One Of Governor Bradford's Books (Pastor John Robinson's
"Justification Of Separation"), Published In 1610, And Containing The
Governor's Autograph, Bears Almost 'prima Facie' Evidence Of Having Come
With Him In The MAY-FLOWER, But Of Course Might, Like The Above-Named
Relics, Have Come In Some Later Ship.
In this connection it is of interest to note what freight the MAY-FLOWER
carried for the intellectual needs of the Pilgrims.
Of Bibles, as the
"book of books," we may be sure - even without the evidence of the
inventories of the early dead - there was no lack, and there is reason to
believe that they existed in several tongues, viz. in English, Dutch, and
possibly French (the Walloon contribution from the Huguenots), while
there is little doubt that, alike as publishers and as "students of the
Word," Brewster, Bradford, and Winslow, at least, were possessed of, and
more or less familiar with, both the Latin and Greek Testaments. It is
altogether probable, however, that Governor Bradford's well attested
study of "the oracles of God in the original" Hebrew, and his possession
of the essential Hebrew Bible, grammar, and lexicon, were of a later day.

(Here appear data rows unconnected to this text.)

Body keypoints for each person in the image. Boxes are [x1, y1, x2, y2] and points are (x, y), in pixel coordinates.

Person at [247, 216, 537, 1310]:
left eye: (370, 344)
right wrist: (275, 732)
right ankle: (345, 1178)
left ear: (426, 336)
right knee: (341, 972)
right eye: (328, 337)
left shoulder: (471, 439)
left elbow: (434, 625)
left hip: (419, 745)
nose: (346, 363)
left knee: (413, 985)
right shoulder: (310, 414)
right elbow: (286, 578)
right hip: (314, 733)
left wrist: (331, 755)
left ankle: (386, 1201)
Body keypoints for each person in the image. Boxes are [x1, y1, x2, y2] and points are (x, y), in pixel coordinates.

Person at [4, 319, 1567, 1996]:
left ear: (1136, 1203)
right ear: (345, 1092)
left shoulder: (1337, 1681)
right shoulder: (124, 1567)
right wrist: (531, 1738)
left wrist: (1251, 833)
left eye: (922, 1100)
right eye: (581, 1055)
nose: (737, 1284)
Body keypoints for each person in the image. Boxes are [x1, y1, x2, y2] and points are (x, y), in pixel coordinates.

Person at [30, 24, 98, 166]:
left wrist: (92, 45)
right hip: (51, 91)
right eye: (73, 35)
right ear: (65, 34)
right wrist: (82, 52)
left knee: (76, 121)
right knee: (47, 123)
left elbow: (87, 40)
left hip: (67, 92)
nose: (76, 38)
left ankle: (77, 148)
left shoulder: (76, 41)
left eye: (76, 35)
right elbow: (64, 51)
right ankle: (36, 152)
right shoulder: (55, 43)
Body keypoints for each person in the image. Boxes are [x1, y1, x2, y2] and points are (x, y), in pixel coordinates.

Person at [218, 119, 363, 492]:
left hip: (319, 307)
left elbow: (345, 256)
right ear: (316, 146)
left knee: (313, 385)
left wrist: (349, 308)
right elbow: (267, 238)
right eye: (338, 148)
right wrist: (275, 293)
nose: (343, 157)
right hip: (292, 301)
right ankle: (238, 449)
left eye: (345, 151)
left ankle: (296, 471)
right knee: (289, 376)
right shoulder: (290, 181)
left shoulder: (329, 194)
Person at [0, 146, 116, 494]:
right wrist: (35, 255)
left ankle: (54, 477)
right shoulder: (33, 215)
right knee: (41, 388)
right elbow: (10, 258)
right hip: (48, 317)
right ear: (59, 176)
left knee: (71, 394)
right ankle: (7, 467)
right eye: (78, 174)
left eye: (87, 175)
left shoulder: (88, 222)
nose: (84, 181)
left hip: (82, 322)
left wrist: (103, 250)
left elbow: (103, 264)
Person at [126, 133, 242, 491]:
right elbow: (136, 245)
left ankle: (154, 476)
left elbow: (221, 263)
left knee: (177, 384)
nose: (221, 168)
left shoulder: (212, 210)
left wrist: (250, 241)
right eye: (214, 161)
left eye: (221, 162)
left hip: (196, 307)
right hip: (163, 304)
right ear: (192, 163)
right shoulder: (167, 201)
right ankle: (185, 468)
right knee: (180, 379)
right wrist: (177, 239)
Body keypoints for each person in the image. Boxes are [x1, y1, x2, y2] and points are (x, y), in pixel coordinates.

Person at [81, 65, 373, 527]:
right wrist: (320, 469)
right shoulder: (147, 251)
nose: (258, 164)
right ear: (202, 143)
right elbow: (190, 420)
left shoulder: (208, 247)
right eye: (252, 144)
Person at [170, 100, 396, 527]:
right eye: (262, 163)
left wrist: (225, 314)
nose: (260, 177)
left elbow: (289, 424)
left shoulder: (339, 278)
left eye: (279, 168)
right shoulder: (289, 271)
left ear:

Some few copies of the earliest hymnals ("psalme-bookes") - then very
limited in number - there is evidence that the Holland voyagers had with
them in the singing of their parting hymns at Leyden and Delfshaven, as
mentioned by Winslow and in the earlier inventories: These metrical
versions of the Psalms constituted at the time, practically, the only
hymnology permitted in the worship of the "Separatists," though the grand
hymn of Luther, "Ein feste Burg ist unser Gott," doubtless familiar to
them, must have commended itself as especially comforting and apposite.